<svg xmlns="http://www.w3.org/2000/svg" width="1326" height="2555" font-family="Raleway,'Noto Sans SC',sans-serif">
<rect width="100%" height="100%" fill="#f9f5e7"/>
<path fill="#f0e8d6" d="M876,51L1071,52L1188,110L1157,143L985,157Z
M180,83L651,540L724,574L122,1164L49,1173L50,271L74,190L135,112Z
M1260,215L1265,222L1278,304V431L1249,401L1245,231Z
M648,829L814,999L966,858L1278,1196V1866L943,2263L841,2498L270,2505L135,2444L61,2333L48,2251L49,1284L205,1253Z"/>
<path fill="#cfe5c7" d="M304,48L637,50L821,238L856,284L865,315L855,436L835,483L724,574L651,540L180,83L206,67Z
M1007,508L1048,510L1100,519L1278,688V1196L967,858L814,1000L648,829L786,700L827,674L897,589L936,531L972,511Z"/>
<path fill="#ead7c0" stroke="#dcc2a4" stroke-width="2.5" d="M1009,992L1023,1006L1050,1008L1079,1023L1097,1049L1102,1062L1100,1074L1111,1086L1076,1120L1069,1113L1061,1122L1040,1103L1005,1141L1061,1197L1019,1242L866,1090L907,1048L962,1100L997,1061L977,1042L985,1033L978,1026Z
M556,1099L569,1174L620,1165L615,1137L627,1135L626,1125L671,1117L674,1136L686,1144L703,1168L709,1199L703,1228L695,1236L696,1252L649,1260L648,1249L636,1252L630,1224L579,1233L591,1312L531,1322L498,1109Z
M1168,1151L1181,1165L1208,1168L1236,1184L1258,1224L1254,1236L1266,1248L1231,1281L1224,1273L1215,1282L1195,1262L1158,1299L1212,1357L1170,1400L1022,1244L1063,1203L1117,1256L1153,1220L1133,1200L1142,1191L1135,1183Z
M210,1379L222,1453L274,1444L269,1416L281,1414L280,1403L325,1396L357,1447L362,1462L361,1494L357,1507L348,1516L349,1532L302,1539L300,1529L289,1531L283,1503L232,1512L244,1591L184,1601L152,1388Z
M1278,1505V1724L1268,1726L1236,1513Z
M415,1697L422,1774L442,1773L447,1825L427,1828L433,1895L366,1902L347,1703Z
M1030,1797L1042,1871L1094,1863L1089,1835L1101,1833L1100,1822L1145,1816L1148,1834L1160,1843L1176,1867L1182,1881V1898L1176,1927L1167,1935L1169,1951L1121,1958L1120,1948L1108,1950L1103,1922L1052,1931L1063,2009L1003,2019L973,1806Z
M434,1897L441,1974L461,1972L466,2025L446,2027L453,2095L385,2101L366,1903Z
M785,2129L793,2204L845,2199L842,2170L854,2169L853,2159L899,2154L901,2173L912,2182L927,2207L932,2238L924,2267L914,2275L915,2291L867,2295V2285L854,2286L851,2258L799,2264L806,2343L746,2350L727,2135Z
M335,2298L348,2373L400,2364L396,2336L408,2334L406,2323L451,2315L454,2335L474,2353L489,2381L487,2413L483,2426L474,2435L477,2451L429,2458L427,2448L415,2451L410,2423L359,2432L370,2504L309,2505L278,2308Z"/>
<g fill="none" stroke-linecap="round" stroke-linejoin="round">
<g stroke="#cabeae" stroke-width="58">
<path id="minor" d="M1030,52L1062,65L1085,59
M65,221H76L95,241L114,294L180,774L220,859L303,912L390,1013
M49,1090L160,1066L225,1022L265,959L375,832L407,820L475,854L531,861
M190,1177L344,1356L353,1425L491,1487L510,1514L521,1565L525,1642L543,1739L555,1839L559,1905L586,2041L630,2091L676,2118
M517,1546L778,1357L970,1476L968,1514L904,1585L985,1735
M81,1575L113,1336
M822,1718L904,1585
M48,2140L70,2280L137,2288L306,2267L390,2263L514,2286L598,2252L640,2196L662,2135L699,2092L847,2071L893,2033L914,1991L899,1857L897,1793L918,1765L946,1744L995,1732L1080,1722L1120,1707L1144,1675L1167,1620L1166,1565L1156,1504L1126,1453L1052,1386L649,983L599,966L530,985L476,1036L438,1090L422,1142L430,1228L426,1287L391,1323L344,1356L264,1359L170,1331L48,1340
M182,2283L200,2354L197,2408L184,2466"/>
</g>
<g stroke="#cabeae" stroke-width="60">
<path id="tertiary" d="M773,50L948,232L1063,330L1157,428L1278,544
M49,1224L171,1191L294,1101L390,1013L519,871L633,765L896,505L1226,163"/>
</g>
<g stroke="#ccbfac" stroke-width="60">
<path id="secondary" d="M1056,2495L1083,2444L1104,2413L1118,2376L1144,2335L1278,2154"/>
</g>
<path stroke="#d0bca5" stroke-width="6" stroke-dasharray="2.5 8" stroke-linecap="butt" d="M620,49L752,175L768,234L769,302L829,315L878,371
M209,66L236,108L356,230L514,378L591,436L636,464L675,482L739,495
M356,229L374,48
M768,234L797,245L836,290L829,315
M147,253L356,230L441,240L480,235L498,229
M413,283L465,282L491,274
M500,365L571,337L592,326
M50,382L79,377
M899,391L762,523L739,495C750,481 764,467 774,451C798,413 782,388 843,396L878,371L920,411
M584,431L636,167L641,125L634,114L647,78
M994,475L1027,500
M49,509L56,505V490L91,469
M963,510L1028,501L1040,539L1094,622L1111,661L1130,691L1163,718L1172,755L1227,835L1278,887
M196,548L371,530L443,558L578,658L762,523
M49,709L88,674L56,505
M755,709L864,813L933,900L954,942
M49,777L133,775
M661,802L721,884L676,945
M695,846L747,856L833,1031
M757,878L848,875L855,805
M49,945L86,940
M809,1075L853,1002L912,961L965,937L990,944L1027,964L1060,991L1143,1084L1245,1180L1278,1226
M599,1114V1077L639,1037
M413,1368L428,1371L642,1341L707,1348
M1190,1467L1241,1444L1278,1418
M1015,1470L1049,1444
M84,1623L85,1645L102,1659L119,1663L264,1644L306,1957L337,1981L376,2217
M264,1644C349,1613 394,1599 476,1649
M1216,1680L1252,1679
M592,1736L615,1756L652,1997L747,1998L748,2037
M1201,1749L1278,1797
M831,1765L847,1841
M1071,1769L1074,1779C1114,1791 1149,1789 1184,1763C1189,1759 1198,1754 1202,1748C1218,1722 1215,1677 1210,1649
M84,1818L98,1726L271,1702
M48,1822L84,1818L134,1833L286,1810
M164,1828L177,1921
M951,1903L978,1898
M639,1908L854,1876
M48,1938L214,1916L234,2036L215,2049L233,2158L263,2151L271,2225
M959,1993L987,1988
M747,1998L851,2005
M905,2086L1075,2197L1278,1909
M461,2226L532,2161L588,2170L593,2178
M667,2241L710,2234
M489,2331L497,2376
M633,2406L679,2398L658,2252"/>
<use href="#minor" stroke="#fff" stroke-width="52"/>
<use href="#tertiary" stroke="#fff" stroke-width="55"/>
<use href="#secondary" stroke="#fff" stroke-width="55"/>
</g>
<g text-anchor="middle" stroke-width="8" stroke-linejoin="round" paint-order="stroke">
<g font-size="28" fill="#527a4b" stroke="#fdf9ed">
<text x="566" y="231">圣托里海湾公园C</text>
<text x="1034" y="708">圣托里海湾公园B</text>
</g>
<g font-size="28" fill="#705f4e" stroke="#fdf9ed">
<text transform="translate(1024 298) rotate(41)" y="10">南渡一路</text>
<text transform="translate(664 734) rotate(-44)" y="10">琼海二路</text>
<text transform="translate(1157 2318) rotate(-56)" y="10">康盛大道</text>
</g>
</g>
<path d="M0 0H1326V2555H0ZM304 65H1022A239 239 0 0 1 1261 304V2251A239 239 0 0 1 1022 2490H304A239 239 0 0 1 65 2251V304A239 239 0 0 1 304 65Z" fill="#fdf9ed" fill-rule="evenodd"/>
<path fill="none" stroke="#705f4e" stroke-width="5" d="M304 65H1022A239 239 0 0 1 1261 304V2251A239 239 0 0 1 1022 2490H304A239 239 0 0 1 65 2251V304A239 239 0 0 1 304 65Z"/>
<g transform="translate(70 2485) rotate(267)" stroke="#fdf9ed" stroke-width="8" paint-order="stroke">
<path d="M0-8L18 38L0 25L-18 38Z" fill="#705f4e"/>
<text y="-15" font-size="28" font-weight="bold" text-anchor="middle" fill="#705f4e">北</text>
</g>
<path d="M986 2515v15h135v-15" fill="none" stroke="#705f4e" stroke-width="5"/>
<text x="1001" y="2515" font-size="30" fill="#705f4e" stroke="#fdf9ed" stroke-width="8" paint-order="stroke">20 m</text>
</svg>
---
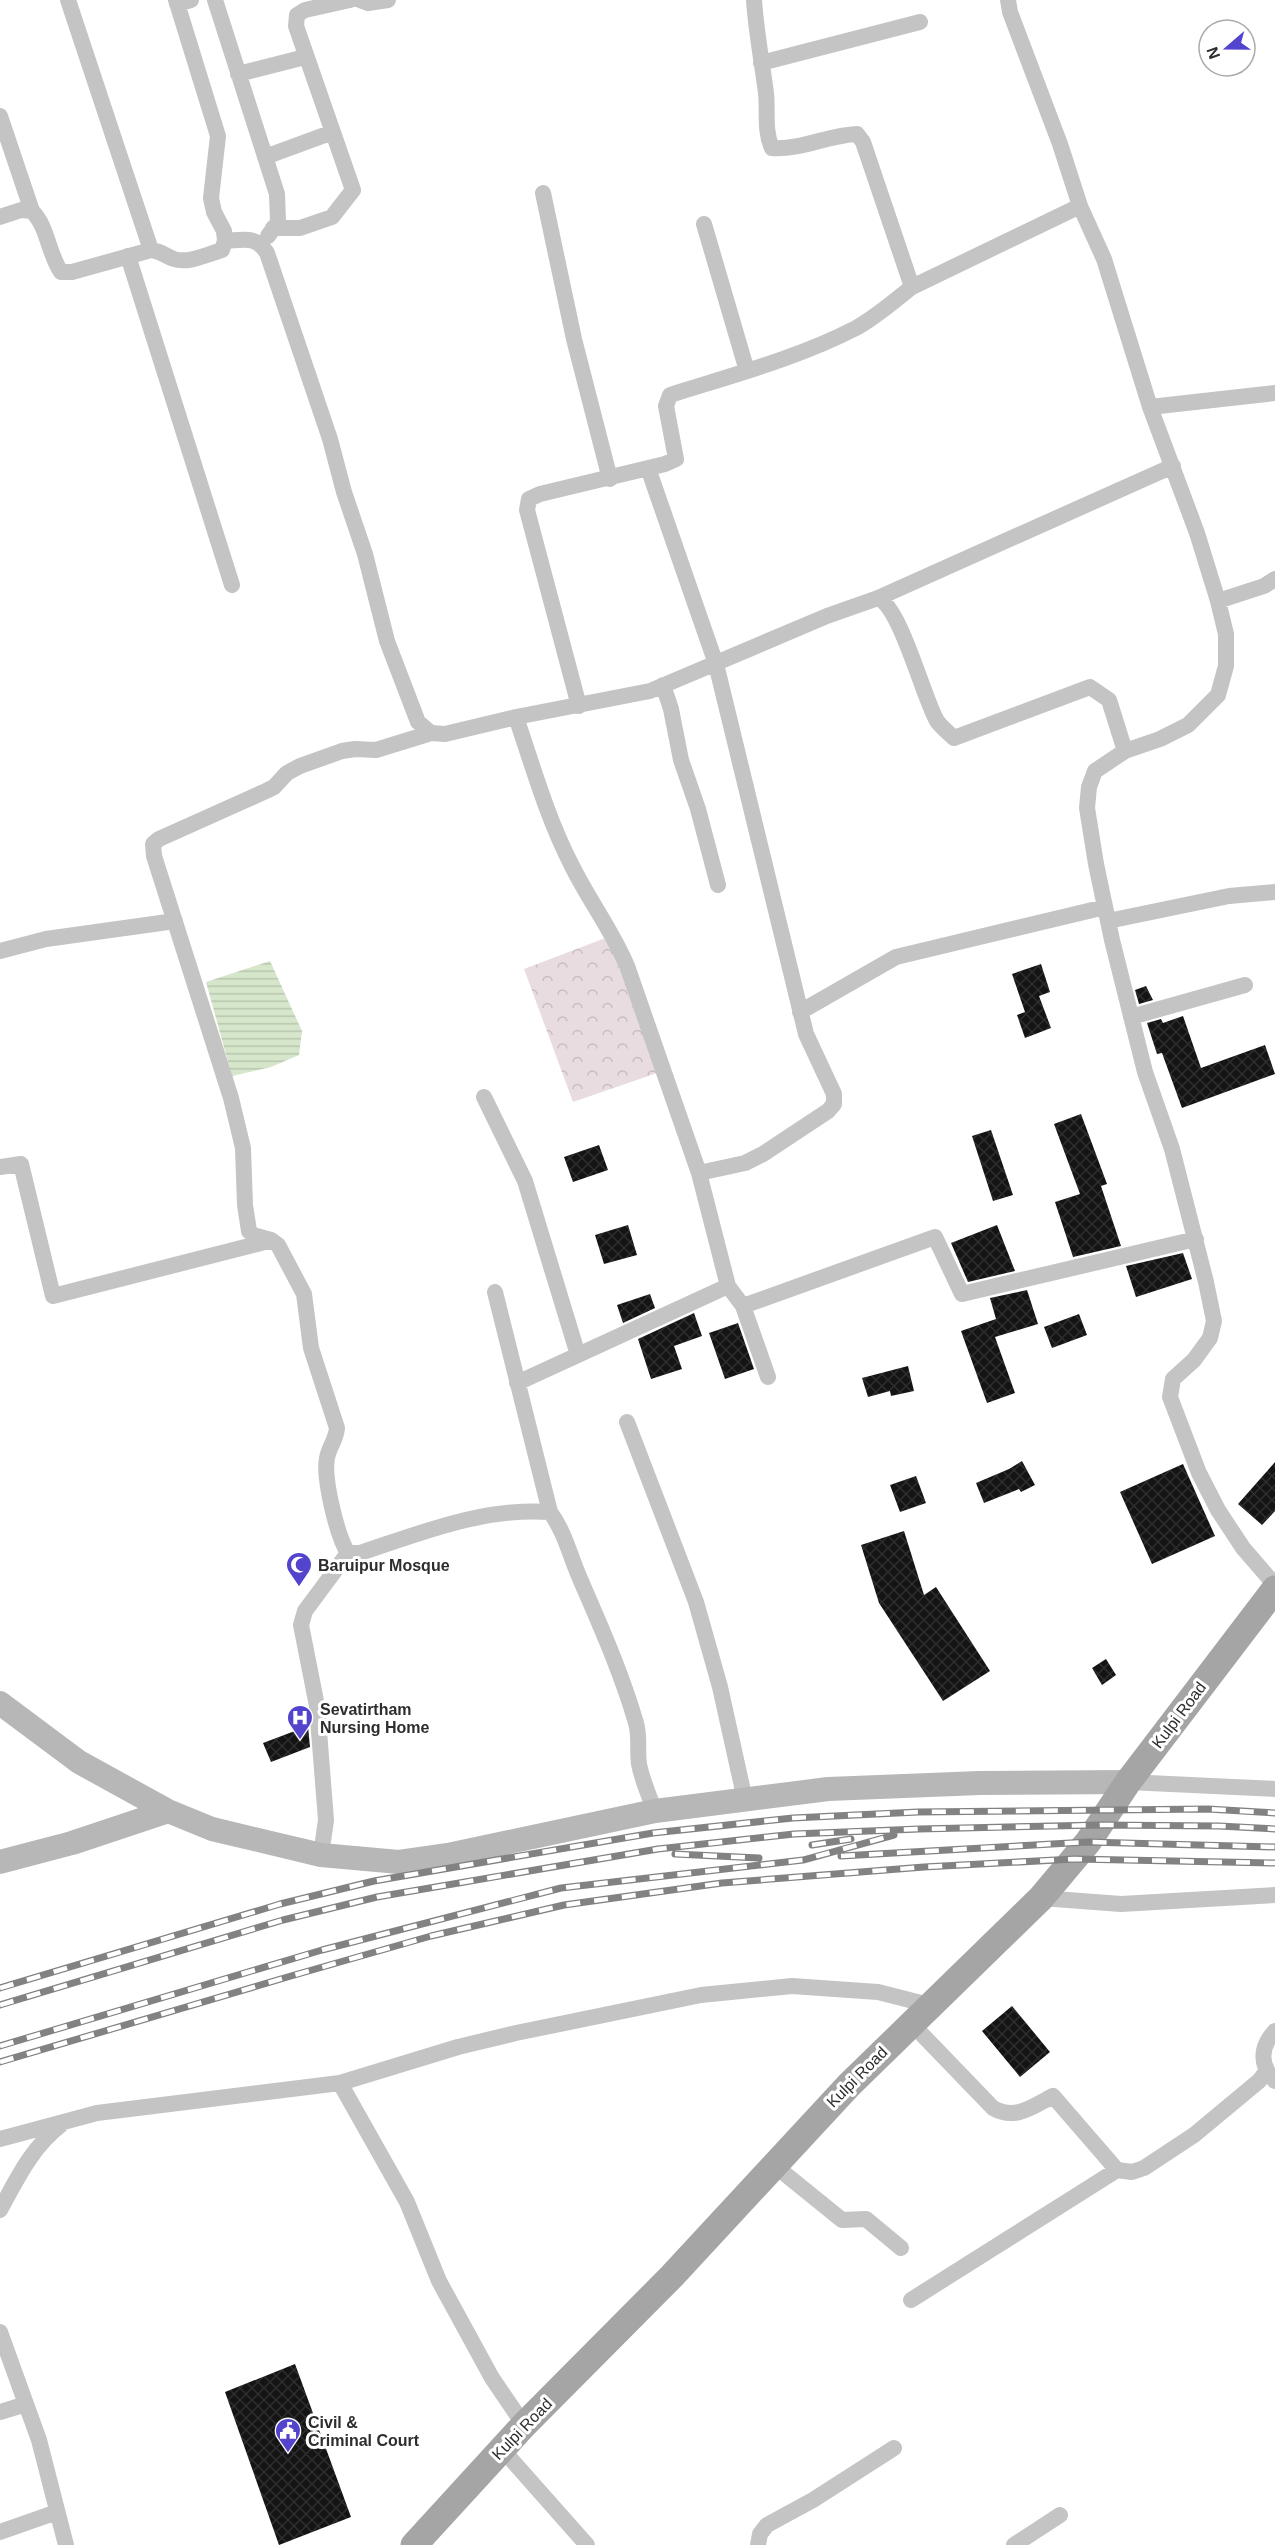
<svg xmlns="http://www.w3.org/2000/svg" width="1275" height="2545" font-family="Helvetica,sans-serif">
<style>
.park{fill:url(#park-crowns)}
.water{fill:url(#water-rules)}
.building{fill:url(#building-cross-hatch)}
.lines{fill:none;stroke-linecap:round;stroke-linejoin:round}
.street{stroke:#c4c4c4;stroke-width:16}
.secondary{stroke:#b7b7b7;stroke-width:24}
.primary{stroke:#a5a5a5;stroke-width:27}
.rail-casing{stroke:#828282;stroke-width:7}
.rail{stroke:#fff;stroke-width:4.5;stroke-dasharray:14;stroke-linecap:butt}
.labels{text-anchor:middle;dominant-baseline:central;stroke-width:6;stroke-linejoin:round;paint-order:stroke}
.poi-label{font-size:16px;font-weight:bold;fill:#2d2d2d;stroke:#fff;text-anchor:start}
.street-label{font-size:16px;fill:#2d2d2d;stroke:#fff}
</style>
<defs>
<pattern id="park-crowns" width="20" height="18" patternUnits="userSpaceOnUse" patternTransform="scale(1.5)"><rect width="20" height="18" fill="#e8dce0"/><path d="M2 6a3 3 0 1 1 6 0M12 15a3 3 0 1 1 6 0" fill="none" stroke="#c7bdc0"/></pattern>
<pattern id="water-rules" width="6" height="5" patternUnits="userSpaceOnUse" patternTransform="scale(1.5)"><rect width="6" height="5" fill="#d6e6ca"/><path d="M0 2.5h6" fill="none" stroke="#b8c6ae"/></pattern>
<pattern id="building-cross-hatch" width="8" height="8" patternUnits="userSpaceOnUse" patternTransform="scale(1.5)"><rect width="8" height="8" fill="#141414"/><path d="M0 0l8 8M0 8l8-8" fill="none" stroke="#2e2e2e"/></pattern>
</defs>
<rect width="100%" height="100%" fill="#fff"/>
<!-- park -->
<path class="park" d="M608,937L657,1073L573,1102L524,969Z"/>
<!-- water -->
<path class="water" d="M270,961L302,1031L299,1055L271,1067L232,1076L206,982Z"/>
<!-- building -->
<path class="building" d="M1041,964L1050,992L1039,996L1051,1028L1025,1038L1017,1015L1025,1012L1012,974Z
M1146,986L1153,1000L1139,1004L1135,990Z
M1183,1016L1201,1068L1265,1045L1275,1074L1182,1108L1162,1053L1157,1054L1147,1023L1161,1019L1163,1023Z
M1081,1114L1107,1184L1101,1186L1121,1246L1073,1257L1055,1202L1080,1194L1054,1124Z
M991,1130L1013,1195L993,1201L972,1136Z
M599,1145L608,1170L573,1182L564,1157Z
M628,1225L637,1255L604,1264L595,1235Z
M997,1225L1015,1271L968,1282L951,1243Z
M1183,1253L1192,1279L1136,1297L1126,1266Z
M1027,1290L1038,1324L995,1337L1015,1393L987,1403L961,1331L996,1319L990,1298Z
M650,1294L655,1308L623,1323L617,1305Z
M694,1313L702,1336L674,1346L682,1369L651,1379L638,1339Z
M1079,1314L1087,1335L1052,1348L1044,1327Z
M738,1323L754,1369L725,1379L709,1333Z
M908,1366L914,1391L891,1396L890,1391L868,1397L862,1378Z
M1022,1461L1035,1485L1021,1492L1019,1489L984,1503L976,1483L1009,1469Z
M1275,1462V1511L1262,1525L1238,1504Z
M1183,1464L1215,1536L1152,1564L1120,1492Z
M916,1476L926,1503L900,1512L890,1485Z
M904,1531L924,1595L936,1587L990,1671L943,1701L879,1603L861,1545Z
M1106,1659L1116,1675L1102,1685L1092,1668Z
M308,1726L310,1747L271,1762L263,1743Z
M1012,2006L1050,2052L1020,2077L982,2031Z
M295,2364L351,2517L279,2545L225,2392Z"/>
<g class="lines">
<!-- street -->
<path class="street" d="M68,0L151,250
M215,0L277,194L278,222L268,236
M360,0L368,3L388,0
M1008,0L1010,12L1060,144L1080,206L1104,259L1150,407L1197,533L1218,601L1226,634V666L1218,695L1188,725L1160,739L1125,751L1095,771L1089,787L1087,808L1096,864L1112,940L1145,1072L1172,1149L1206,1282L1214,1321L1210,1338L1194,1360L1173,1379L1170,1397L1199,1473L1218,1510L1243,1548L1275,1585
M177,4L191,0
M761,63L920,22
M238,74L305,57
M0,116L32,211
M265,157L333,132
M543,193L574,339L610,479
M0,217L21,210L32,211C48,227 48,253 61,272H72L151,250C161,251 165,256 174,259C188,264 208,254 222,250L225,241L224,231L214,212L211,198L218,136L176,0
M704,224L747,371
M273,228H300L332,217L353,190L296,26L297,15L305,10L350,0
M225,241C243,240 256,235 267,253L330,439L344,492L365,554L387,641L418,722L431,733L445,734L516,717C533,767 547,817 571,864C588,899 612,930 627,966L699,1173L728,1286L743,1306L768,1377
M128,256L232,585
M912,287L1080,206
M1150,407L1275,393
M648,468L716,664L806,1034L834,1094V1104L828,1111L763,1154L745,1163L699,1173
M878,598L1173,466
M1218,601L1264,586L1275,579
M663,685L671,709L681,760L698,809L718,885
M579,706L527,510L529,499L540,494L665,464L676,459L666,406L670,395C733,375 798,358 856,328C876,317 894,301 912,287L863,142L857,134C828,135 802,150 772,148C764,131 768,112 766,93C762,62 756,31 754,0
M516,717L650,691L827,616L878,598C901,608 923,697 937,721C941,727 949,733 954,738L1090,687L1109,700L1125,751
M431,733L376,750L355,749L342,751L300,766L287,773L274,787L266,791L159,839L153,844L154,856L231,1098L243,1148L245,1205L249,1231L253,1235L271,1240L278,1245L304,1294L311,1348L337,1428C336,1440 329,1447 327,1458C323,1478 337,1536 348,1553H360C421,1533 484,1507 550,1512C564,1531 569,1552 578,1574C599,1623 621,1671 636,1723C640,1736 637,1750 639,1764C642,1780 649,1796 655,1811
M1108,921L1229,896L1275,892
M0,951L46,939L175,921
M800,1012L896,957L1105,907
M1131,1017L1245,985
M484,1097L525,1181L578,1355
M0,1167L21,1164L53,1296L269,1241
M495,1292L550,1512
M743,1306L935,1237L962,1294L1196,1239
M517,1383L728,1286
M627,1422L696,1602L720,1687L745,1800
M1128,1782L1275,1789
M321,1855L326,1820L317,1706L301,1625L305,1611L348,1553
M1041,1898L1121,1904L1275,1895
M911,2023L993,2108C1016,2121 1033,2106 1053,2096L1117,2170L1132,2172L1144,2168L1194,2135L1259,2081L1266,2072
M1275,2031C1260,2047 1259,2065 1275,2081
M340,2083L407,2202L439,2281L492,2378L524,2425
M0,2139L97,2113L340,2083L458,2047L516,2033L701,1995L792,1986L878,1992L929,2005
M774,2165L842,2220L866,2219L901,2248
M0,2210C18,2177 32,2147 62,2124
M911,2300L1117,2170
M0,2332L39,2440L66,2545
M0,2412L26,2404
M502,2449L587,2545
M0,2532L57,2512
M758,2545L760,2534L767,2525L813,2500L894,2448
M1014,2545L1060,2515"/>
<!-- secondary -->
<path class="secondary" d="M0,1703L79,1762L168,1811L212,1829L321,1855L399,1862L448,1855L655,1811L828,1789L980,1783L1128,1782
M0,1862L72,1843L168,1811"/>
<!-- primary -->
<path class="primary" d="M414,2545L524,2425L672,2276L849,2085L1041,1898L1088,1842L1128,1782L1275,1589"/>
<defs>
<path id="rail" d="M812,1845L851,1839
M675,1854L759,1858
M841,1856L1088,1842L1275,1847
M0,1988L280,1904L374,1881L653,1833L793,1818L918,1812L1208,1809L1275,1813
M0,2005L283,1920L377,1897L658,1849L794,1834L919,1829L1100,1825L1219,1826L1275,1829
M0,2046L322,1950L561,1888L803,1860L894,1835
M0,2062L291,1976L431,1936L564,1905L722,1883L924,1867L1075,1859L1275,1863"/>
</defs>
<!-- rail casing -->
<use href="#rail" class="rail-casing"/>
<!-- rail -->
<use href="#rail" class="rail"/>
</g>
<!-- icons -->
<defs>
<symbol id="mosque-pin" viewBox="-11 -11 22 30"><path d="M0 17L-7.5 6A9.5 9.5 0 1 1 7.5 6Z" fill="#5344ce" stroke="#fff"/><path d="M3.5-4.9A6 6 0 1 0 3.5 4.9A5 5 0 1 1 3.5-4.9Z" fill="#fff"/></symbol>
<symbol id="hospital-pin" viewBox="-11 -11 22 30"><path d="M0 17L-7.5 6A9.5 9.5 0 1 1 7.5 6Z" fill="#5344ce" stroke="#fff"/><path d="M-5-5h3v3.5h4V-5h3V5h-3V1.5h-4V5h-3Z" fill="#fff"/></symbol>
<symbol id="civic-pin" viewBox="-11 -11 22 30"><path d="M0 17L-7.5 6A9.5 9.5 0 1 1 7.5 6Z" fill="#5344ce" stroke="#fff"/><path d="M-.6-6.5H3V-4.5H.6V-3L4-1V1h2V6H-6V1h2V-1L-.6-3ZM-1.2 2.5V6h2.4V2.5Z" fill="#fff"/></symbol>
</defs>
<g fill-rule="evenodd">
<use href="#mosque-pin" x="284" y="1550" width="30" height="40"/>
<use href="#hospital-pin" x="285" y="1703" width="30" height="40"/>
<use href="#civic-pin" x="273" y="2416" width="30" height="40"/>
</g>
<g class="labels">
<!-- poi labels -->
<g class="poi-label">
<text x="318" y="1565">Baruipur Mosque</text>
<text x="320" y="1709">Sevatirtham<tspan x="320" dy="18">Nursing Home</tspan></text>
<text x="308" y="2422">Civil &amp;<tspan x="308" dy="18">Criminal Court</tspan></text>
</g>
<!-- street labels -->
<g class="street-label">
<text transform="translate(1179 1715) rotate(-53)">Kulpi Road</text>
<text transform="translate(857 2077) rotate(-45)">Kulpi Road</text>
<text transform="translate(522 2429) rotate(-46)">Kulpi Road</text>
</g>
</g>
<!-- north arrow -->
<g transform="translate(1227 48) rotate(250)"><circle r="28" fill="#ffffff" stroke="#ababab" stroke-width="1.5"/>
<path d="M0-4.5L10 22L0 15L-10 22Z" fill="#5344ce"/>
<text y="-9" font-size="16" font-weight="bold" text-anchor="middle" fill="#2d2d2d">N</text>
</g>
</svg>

» **WORK TO BE COMPLETED**:
Scan the material above for the string "lines", returning each line that contains it.

» **SOLUTION**:
.lines{fill:none;stroke-linecap:round;stroke-linejoin:round}
<g class="lines">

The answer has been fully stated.